(Stored data)
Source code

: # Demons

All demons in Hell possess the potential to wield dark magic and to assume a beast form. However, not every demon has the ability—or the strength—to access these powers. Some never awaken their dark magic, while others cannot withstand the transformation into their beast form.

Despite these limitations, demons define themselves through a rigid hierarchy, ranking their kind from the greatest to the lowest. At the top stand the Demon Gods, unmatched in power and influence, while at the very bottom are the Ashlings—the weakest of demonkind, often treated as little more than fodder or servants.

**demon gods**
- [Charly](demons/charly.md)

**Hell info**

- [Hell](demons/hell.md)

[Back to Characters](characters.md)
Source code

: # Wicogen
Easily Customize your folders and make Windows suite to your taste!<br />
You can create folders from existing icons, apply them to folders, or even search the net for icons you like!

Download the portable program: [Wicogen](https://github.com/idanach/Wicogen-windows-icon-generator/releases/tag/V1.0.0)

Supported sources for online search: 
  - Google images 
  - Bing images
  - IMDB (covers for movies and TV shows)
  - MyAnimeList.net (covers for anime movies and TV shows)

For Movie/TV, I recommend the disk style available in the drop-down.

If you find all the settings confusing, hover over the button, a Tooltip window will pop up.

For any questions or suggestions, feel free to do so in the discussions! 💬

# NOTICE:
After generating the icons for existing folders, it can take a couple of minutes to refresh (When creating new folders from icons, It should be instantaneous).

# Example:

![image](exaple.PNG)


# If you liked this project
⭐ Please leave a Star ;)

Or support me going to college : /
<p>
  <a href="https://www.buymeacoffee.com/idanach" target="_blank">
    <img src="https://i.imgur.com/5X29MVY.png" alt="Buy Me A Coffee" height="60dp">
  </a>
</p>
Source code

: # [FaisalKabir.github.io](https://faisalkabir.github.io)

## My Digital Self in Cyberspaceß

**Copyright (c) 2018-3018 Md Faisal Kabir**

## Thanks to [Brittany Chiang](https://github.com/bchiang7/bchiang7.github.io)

* **Instruction**
Put the lines of the material running from the line containing "If you find" through the line containing "For any questions", inclusive, into a JSON list of strings with one string per line. Leave out blank lines.

* **Exercise output**
[
  "If you find all the settings confusing, hover over the button, a Tooltip window will pop up.",
  "For any questions or suggestions, feel free to do so in the discussions! 💬"
]